While there are many terrible diseases that industry is trying to find treatments for, traumatic spinal cord injury is particularly devastating for two reasons: one – it can strike anyone, at any time without regard for age, genetics, socio-economic status, and two – there are no treatments available to meaningfully improve quality of life after injury. While we have no control over the former, InVivo is developing therapies to combat the latter. InVivo’s goal is to redefine the life of the spinal cord injury patient.

Spinal cord injuries are defined as damage to the spinal cord, conus medullaris, and cauda equina, and are broadly categorized by origin into either non-traumatic or traumatic injuries. Non-traumatic injuries can result naturally from underlying pathology, such as tumors, infectious diseases, musculo-skeletal diseases, and other congenital conditions. Traumatic injuries, however, can affect anyone and result from sudden injuries such as falls, traffic accidents, sports injuries, and violence.

To fully appreciate the products we are developing for spinal cord injury, it is important to understand not only the basic anatomy and physiology of the spinal cord but also the time progressive nature of the injury.


The spinal cord is an “information super highway” that carries information from the brain to the rest of the body, and relays information from the body back towards the brain. This efficient transfer and integration of ascending and descending information is accomplished through anatomical organization.The spinal cord is divided into neurological segmental levels that correspond to nerve roots that exit the spinal column in between each vertebra. There are 31 pairs of nerve roots that exit either side of the spinal cord: 8 cervical, 12 thoracic, 5 lumbar, 5 sacral, and 1 coccygeal. Major functions roughly correspond to specific segments of the spinal cord. For example, the muscles of the elbow are controlled by the elements of the C7 segment, while the flexor muscles of the fingers are controlled by the elements of the C8 segment.

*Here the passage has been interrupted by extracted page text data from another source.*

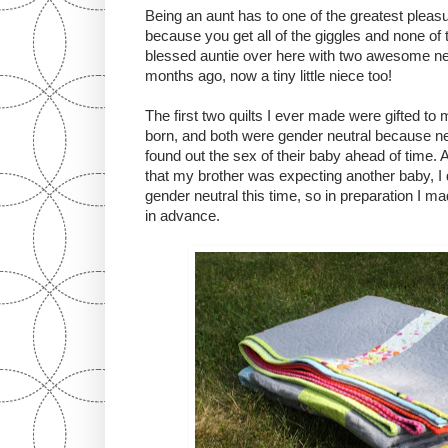
Being an aunt has to one of the greatest pleasure
because you get all of the giggles and none of t
blessed auntie over here with two awesome n
months ago, now a tiny little niece too!
The first two quilts I ever made were gifted 
born, and both were gender neutral because nei
found out the sex of their baby ahead of time.
that my brother was expecting another baby, I d
gender neutral this time, so in preparation I ma
in advance.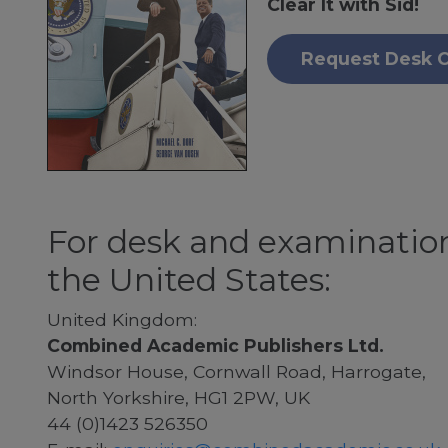
Clear It with Sid!
Request Desk 
For desk and examination
the United States:
United Kingdom:
Combined Academic Publishers Ltd.
Windsor House, Cornwall Road, Harrogate,
North Yorkshire, HG1 2PW, UK
44 (0)1423 526350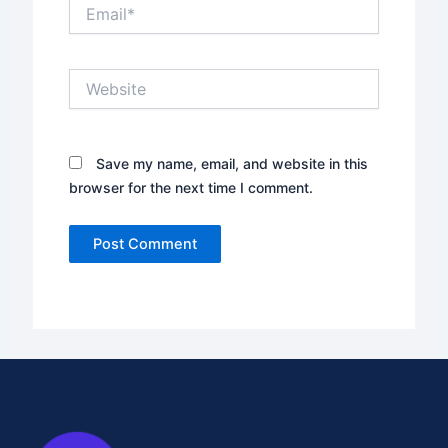
Email*
Website
Save my name, email, and website in this
browser for the next time I comment.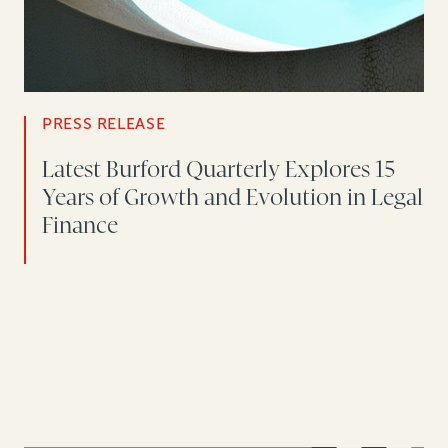
PRESS RELEASE
Latest Burford Quarterly Explores 15
Years of Growth and Evolution in Legal
Finance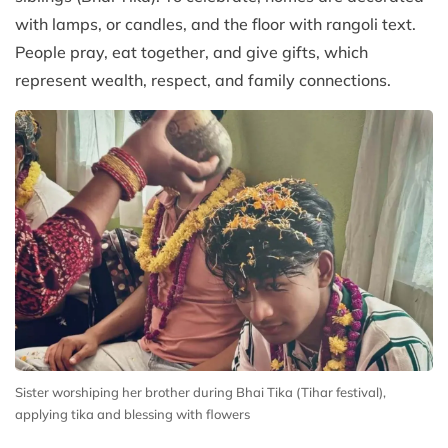
with lamps, or candles, and the floor with rangoli text.
People pray, eat together, and give gifts, which
represent wealth, respect, and family connections.
Sister worshiping her brother during Bhai Tika (Tihar festival),
applying tika and blessing with flowers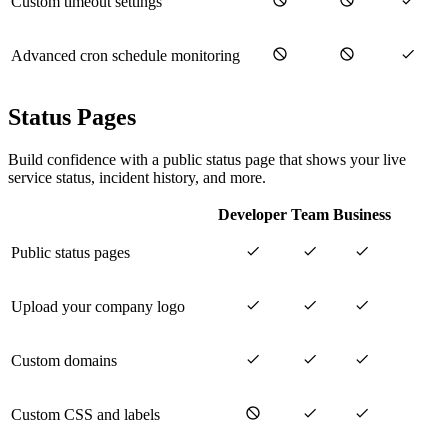
Custom timeout settings
Advanced cron schedule monitoring
Status Pages
Build confidence with a public status page that shows your live
service status, incident history, and more.
Developer
Team
Business
Public status pages
Upload your company logo
Custom domains
Custom CSS and labels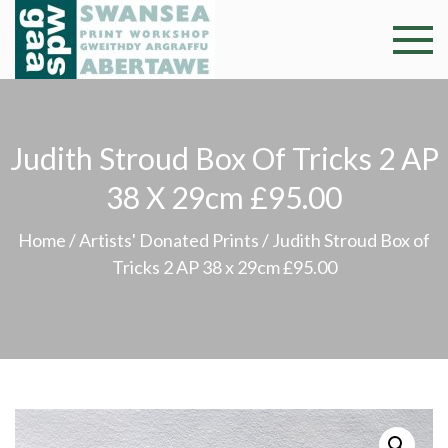
Skip
to
Swansea
Professional and
content
community arts
Print
facility –
Gweithdy
Worksh
Judith Stroud Box Of Tricks 2 AP
argraffu
Abertawe
38 X 29cm £95.00
Home
/
Artists' Donated Prints
/ Judith Stroud Box of
Tricks 2 AP 38 x 29cm £95.00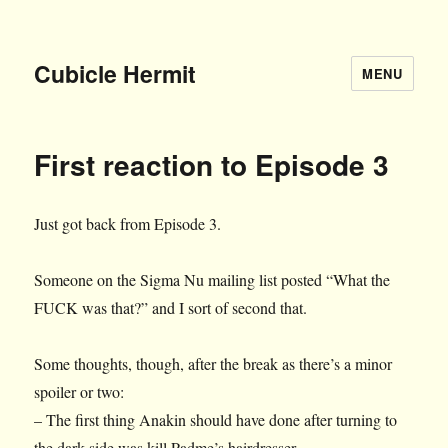
Cubicle Hermit
MENU
First reaction to Episode 3
Just got back from Episode 3.
Someone on the Sigma Nu mailing list posted “What the
FUCK was that?” and I sort of second that.
Some thoughts, though, after the break as there’s a minor
spoiler or two:
– The first thing Anakin should have done after turning to
the dark side was kill Padme’s hairdresser.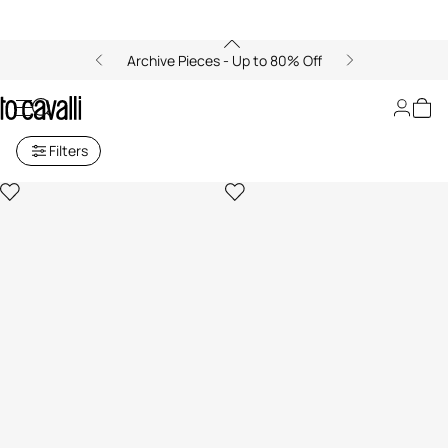
Archive Pieces - Up to 80% Off
Archive: Men's Ready to Wear
Filters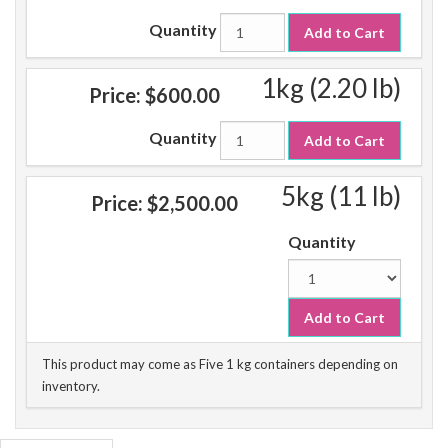
Quantity
Add to Cart
1kg (2.20 lb)
Price:
$600.00
Quantity
Add to Cart
5kg (11 lb)
Price:
$2,500.00
Quantity
Add to Cart
This product may come as Five 1 kg containers depending on
inventory.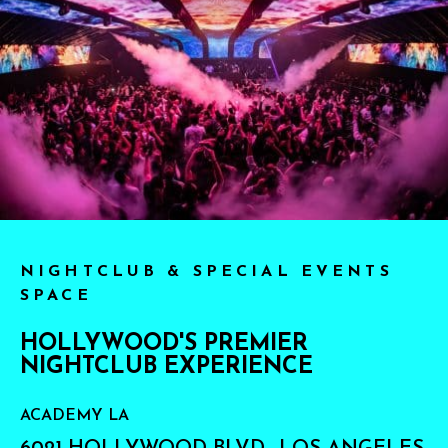
NIGHTCLUB & SPECIAL EVENTS
SPACE
HOLLYWOOD'S PREMIER
NIGHTCLUB EXPERIENCE
ACADEMY LA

Source: World Health Organization and The International Spinal Cord Injury Society1



Source: Gray, Henry. Anatomy of the Human Body.

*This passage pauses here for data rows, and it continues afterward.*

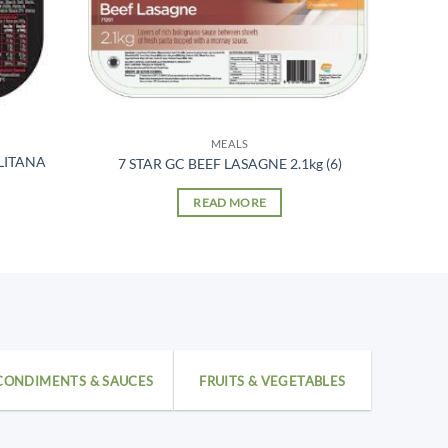
MEALS
LITANA
7 STAR GC BEEF LASAGNE 2.1kg (6)
READ MORE
CONDIMENTS & SAUCES
FRUITS & VEGETABLES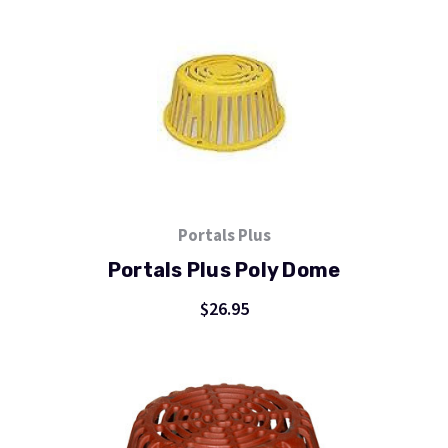
Portals Plus
Portals Plus Poly Dome
$26.95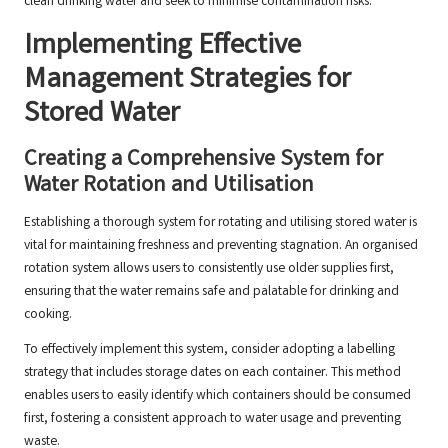
clean drinking water and seek to minimise contamination risks.
Implementing Effective
Management Strategies for
Stored Water
Creating a Comprehensive System for
Water Rotation and Utilisation
Establishing a thorough system for rotating and utilising stored water is
vital for maintaining freshness and preventing stagnation. An organised
rotation system allows users to consistently use older supplies first,
ensuring that the water remains safe and palatable for drinking and
cooking.
To effectively implement this system, consider adopting a labelling
strategy that includes storage dates on each container. This method
enables users to easily identify which containers should be consumed
first, fostering a consistent approach to water usage and preventing
waste.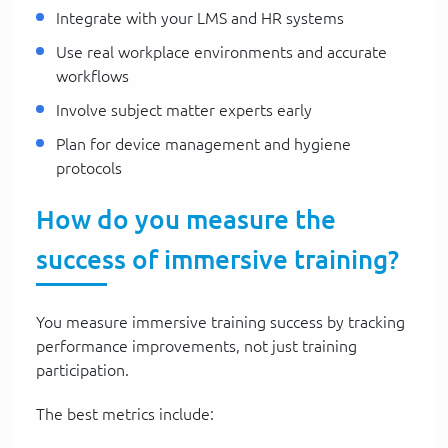
Integrate with your LMS and HR systems
Use real workplace environments and accurate
workflows
Involve subject matter experts early
Plan for device management and hygiene
protocols
How do you measure the
success of immersive training?
You measure immersive training success by tracking
performance improvements, not just training
participation.
The best metrics include: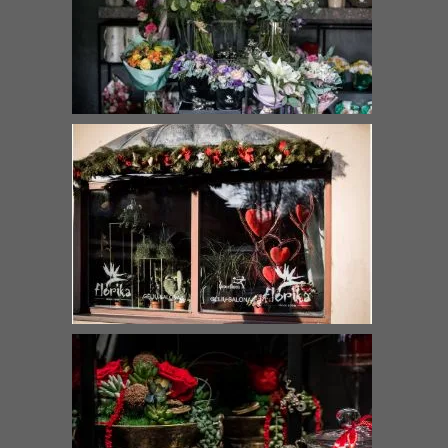
Bouquet “Gentle kiss”
Love
€
42.00
–
€
90.00
€
69.00
–
€
129.00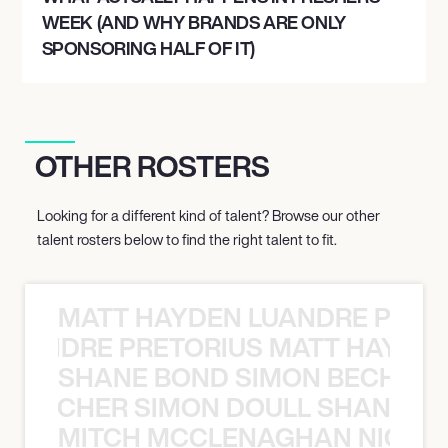
WEEK (AND WHY BRANDS ARE ONLY
SPONSORING HALF OF IT)
OTHER ROSTERS
Looking for a different kind of talent? Browse our other
talent rosters below to find the right talent to fit.
MATT HAYDEN LUANDRE PRETO
LUANDRE PRETORIUS MATT HAYDEN
SHANE BOND SIMON BECHER 
N BECHER SIMON DOULL SHANE B
MITCH MCCLENAGHAN NICK RIM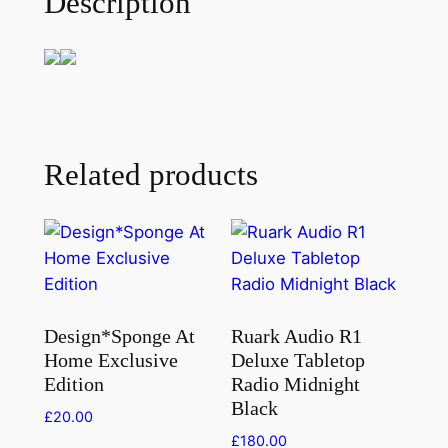
Description
Related products
Design*Sponge At
Ruark Audio R1
Home Exclusive
Deluxe Tabletop
Edition
Radio Midnight
Black
£
20.00
£
180.00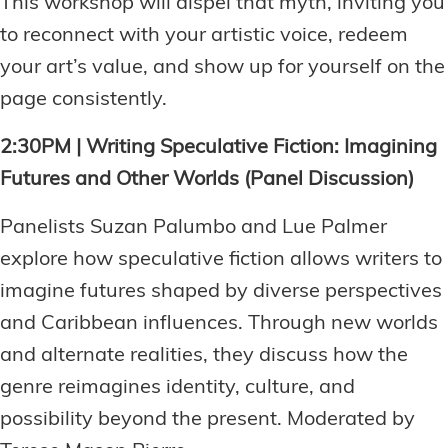
This workshop will dispel that myth, inviting you
to reconnect with your artistic voice, redeem
your art’s value, and show up for yourself on the
page consistently.
2:30PM | Writing Speculative Fiction: Imagining
Futures and Other Worlds (Panel Discussion)
Panelists Suzan Palumbo and Lue Palmer
explore how speculative fiction allows writers to
imagine futures shaped by diverse perspectives
and Caribbean influences. Through new worlds
and alternate realities, they discuss how the
genre reimagines identity, culture, and
possibility beyond the present. Moderated by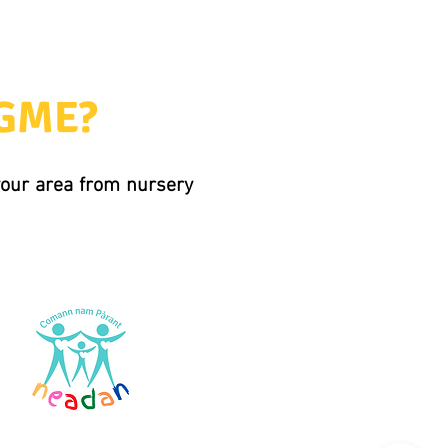
 GME?
 your area from nursery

While the anatomy of each segment is unique, in general each segment can be divided into gray matter and white matter. The gray matter is the highly-vascularized, butterfly shape that houses neural cell bodies, interneurons, and supporting glia cells. The lighter, outer section is called the white matter which is largely responsible for high speed communication between the brain and the spinal segments. The white matter in cross section is lighter in color because of insulating myelin that aids signal transduction.

Time Course of Traumatic Spinal Cord Injury (Acute to Chronic)

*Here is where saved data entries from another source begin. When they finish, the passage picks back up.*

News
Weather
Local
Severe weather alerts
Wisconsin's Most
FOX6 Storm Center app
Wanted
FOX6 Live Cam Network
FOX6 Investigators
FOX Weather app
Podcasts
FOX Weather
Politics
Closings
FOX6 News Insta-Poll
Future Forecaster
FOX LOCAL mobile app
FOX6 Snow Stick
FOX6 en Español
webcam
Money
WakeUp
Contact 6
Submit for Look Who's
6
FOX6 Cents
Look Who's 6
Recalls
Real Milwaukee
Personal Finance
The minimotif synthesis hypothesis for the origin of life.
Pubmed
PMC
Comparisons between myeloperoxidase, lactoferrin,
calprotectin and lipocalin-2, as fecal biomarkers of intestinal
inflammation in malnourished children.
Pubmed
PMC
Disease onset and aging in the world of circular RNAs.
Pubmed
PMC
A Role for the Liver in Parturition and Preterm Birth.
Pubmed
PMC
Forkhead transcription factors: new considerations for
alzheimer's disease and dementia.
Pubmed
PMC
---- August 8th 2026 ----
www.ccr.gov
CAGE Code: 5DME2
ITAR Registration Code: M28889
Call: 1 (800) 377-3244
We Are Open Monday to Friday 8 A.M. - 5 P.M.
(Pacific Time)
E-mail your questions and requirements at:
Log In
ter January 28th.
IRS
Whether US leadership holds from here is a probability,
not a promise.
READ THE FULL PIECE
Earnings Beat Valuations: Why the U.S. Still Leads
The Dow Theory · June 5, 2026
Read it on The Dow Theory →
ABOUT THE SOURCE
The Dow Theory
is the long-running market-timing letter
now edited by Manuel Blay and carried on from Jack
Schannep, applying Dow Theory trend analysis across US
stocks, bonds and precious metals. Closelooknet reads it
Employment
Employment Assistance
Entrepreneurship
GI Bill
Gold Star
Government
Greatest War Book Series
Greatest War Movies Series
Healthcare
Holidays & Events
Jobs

In a typical spinal cord injury, a severe traumatic incident (eg, a car crash) leads to the dislocation or fracturing of at least one vertebral body. The vertebral body that once housed and protected the spinal cord can contuse or transect the spinal cord and directly impinge the delicate neuronal tissue within. This primary injury directly disrupts axons, blood vessels, and cell membranes, and it sets off a biological cascade which leads to further damage called the secondary injury. Vascular disruption leads to ischemic destruction of the central area of the spinal cord. The surrounding white matter begins losing myelin, a necessary component for optimal signal transduction. Increased pressure caused by inflammation can also lead to damage and loss of both gray and white matter.

Astrocytes, glial cells surrounding neurons that normally supply physical and metabolic support become reactive in response to the mechanical injury. They migrate to the site of injury and attempt to repair the damage, creating a glial scar. This glial scar in the weeks and months following the initial trauma becomes both a mechanical and chemical barrier, preventing the re-establishment of information flow through the injury site. Signals from the brain cannot get down past the scar and signals from the periphery cannot get up to the brain.

The lack of signal transmission caused by the primary and secondary injury leads to the motor and sensory loss associated with spinal cord injury. The loss of function is level-dependent. For example, an injury at the neck, or cervical, level will result in tetraplegia (aka quadriplegic), or paralysis of both arms and legs. An injury at the chest or thoracic level results in paraplegia, characterized by full control of the arms, but paralysis of the legs.

1. Bickenbach, Jerome E., et al. International perspectives on spinal cord injury. Geneva, Switzerland: World Health Organization, 2013.

2. Gray, Henry. Anatomy of the Human Body. Philadelphia: Lea & Febiger, 1918.